Obs. [Of unascertained origin; some have thought it an assibilated form of GOB sb.1; but, beside the phonetic difficulty, the approximation of sense is only distant.]
1. A small compact portion of some substance; a piece, lump; a stump, block; a tassel.
c. 1400. Destr. Troy, 11941. Robbet þere Riches Gemmes, & Iewels, Iobbes of gold.
1587. Golding, De Mornay, xii. 210. Sometimes [God] letteth vs goe alone by our selues and then stumble we at the next iob yt we meete with.
1659. E. Burrough, Reign Whore, 11. Why must you have a soft Cushion with silken Jobs at the corners to lean on [etc.]?
2. A cart-load, or what a horse and cart can bring at one time.

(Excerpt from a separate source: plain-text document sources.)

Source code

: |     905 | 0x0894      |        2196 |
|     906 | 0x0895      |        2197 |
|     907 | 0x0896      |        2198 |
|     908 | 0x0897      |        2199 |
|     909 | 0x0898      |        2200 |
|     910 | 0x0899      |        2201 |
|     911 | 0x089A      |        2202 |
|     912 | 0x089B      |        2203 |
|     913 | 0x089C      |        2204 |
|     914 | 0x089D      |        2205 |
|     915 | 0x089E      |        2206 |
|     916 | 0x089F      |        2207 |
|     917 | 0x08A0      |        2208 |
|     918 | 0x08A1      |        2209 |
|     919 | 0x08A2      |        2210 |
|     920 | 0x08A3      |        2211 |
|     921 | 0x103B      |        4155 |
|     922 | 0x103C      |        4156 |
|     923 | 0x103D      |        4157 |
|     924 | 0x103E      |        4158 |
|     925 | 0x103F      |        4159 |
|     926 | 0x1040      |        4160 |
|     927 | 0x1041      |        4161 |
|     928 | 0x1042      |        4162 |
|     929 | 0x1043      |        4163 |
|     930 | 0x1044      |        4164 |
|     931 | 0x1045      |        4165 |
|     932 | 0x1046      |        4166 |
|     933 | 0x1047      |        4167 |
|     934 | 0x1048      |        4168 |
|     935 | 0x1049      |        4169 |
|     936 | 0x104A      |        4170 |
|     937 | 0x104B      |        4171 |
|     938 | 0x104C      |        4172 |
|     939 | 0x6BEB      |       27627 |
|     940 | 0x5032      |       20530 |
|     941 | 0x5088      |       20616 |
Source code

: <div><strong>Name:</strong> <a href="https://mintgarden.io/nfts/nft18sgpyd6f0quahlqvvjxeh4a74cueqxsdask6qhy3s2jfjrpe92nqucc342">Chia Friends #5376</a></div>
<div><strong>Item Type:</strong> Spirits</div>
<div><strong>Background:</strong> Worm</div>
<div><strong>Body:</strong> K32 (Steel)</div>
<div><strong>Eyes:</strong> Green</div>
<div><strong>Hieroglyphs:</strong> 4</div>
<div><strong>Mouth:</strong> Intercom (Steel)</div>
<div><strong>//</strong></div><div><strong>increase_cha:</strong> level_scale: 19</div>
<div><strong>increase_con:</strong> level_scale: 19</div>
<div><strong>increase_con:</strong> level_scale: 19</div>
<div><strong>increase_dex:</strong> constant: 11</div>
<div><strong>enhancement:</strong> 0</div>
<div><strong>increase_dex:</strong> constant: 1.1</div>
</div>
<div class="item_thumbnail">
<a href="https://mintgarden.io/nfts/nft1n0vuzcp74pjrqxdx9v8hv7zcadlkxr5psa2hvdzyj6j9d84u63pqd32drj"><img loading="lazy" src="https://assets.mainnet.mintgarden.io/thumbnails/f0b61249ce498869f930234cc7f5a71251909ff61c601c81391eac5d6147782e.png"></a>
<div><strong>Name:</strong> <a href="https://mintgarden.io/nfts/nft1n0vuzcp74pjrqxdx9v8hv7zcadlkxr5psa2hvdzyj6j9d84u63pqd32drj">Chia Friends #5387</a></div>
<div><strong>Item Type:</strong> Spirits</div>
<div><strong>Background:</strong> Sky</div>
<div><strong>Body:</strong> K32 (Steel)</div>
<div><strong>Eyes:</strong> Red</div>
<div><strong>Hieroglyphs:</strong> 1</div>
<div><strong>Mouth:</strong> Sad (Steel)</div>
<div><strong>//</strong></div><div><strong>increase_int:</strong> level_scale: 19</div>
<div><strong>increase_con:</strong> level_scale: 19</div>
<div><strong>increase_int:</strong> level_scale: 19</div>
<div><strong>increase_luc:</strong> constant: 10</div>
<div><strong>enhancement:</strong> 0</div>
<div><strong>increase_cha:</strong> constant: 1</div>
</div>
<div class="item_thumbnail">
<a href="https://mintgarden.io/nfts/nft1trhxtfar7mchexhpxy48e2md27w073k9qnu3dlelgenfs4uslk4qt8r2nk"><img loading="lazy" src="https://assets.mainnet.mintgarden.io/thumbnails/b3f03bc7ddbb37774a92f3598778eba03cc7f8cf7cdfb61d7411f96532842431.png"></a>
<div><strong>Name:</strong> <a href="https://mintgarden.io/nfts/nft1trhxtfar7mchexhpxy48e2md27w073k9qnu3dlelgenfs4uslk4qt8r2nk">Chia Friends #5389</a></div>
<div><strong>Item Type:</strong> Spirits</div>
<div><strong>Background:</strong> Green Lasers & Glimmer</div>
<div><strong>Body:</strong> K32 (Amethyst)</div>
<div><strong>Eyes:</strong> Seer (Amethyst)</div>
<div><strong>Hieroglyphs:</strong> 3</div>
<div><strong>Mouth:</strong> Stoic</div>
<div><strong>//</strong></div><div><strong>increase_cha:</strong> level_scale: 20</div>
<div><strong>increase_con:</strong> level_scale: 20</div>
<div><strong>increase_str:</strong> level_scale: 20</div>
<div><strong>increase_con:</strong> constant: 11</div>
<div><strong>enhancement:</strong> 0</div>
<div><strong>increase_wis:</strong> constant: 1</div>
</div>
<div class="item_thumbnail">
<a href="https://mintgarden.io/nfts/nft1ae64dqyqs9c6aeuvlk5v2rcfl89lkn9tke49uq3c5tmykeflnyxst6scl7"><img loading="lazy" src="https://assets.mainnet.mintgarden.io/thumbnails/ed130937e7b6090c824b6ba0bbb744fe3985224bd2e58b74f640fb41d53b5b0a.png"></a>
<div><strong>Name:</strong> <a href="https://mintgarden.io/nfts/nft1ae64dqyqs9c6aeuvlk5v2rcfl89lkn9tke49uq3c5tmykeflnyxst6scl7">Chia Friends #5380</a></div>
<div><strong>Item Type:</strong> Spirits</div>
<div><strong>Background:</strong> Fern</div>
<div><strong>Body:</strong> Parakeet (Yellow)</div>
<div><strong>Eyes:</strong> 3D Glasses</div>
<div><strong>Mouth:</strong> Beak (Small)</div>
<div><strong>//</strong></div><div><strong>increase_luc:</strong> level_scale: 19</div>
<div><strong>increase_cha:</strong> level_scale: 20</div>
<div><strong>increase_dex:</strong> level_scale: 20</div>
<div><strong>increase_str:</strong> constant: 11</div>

[It is not clear whether the essential notion is that of the mass or amount carried by a cart, or that of which the carrying constitutes a single job. In the latter case this would belong rather to JOB sb.2, and might perh. be the link uniting the two words.]

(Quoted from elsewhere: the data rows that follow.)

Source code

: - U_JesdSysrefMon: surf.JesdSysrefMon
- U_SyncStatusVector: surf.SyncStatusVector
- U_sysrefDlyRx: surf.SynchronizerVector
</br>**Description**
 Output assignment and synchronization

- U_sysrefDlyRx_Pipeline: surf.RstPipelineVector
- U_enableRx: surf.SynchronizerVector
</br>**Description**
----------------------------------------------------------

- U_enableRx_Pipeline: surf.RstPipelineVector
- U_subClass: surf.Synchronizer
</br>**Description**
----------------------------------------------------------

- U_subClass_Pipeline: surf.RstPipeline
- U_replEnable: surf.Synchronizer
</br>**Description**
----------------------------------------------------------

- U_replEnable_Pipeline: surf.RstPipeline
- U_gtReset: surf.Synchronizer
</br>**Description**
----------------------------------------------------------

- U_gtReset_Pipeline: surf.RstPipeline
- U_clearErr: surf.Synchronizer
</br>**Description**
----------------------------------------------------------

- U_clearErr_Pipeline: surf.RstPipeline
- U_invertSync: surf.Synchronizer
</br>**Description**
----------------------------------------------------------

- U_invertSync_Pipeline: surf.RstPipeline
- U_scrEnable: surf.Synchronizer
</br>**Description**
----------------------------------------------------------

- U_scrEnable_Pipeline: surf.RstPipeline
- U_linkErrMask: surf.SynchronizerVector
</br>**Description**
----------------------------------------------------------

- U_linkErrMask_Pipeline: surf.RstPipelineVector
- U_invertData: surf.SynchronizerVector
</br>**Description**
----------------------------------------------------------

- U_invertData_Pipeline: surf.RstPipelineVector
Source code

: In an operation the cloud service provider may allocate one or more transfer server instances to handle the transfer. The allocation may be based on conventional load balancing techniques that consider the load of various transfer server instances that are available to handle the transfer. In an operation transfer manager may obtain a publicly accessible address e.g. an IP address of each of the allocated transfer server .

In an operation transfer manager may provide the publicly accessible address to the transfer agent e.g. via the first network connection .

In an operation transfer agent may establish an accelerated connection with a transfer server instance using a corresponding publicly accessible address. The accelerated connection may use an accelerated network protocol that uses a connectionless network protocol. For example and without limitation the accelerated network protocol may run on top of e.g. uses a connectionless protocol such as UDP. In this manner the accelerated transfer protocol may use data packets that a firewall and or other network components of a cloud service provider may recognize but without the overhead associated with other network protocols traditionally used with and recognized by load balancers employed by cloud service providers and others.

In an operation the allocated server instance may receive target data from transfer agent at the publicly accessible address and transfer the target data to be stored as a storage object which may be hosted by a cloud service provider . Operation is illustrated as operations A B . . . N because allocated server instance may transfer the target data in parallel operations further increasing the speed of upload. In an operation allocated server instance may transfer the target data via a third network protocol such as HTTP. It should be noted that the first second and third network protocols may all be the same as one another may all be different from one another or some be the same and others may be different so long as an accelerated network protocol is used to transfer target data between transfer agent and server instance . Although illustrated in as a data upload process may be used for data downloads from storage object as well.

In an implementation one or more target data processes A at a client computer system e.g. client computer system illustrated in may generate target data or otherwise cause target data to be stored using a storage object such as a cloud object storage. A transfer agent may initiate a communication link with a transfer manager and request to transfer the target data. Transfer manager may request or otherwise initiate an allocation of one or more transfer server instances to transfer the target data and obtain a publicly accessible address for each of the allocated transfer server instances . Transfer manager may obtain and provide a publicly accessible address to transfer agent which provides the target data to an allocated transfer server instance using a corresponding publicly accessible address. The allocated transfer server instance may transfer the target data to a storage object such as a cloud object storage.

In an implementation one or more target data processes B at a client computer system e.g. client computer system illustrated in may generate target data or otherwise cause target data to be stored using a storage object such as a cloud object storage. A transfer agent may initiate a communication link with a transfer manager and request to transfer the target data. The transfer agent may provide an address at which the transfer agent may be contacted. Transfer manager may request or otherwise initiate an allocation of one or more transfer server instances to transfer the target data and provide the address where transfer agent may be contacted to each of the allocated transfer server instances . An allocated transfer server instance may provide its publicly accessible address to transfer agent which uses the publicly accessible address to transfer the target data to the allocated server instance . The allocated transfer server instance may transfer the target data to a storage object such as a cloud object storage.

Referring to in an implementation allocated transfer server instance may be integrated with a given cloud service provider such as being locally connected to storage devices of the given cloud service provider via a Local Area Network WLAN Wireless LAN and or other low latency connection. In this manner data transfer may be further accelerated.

1560. Stanford Church-w. Acc., in Antiquary (1888), April, 168. For faching a Jobbe of thorns and mending the hedges aboute the churche howsse xd. Ibid. (1571), 170. For iij Jobbs of Strawe and the Caryage vijs. iiijd. [Cf. Jobbel, Jobbet, a small load, generally or hay or straw: widely used in Midland and Southern dialects.]